Their coats are short, and coarse but lustrous, with little to no undercoat. Recessive colours and traits are rare. Noted so far (and not accepted for showing by most registries) are black (i.e. "seal") tabby (US: lynx) point (accepted for showing in GCCF), melanistic (black or near-black), and "blue" (i.e. grey) colours. Long-haired specimens are almost unknown. "Chaotic", "chained", and "clouded" marbling patterns have been seen with the advent of the "new line", as deviations away from the earlier established modified blotched tabby pattern, but clearly based on the genetics of the landrace forest specimens from the 1990s. Perhaps owing to the admixture of city specimens, the original Slater lineage also fairly often produces small-spotted instead of blotched cats, perhaps indicating earlier crossbreeding with non-native cats (the Egyptian Mau, for example, has such a pattern).

=== Behaviour ===
Sokoke cats are very active and enjoy climbing. They tend to be vocal toward human keepers and other cats with whom they live. They bond deeply to each other, as well as their owners. This trait makes re-homing harder for them, with a longer adjustment period expected in adult cats and older, already-bonded kittens.

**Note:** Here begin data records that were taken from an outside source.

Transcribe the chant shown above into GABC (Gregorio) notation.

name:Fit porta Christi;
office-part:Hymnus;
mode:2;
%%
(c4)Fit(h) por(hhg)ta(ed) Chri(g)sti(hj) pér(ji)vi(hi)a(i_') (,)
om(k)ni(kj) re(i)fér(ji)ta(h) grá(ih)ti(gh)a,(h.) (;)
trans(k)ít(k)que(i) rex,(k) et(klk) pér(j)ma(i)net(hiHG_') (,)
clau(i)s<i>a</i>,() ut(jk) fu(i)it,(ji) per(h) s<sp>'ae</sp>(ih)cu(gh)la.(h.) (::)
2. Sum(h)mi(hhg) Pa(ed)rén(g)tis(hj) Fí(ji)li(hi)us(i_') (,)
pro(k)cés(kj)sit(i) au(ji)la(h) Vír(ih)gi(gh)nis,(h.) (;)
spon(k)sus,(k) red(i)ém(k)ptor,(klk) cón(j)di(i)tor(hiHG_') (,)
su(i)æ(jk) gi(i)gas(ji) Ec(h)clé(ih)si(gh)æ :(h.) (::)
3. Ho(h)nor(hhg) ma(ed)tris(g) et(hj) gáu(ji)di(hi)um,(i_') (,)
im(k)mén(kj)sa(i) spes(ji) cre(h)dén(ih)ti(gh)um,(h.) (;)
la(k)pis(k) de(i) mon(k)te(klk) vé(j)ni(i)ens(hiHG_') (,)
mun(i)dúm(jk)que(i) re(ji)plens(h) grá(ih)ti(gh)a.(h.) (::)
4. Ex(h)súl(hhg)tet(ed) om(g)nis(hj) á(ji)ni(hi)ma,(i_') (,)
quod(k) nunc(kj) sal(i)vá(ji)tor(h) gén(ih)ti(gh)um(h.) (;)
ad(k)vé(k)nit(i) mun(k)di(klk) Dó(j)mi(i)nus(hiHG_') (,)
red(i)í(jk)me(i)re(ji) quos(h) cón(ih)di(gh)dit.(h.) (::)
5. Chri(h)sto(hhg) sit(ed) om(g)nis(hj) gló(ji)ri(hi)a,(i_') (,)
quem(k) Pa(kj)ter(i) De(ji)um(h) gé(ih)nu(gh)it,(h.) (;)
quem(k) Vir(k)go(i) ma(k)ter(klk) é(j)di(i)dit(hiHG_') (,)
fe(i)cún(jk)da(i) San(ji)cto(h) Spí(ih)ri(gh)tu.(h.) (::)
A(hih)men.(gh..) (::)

The Sokoke does best in a controlled environment, because of their limited resistance to common New World cat illnesses, often found in catteries and multi-cat homes. Like all of the short-haired Asian group of cats, they do not thrive in extreme cold temperatures for extended periods of time. However, contrary to previous reports, they can be acclimated to colder climates, and do not require special housing any more than similar short-haired, Asian-group cats.

Their expected lifespan is the same as any purebred domestic cat, with 15 years an average old age.